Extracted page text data
Content starts
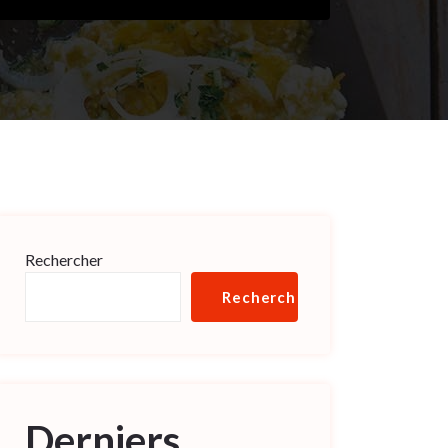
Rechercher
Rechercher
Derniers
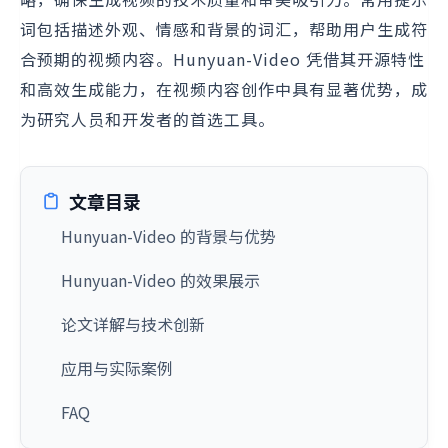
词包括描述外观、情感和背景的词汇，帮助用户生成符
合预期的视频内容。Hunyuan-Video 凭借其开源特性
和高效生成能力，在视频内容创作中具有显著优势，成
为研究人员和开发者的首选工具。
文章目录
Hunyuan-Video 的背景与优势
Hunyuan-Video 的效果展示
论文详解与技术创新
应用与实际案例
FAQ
Content ends
◆ **Assignment**: The copy must match each record exactly, apart from the images, which stay out.

◆ **Task answer**:
Rechercher
Rechercher
Derniers
词包括描述外观、情感和背景的词汇，帮助用户生成符
合预期的视频内容。Hunyuan-Video 凭借其开源特性
和高效生成能力，在视频内容创作中具有显著优势，成
为研究人员和开发者的首选工具。
文章目录
Hunyuan-Video 的背景与优势
Hunyuan-Video 的效果展示
论文详解与技术创新
应用与实际案例
FAQ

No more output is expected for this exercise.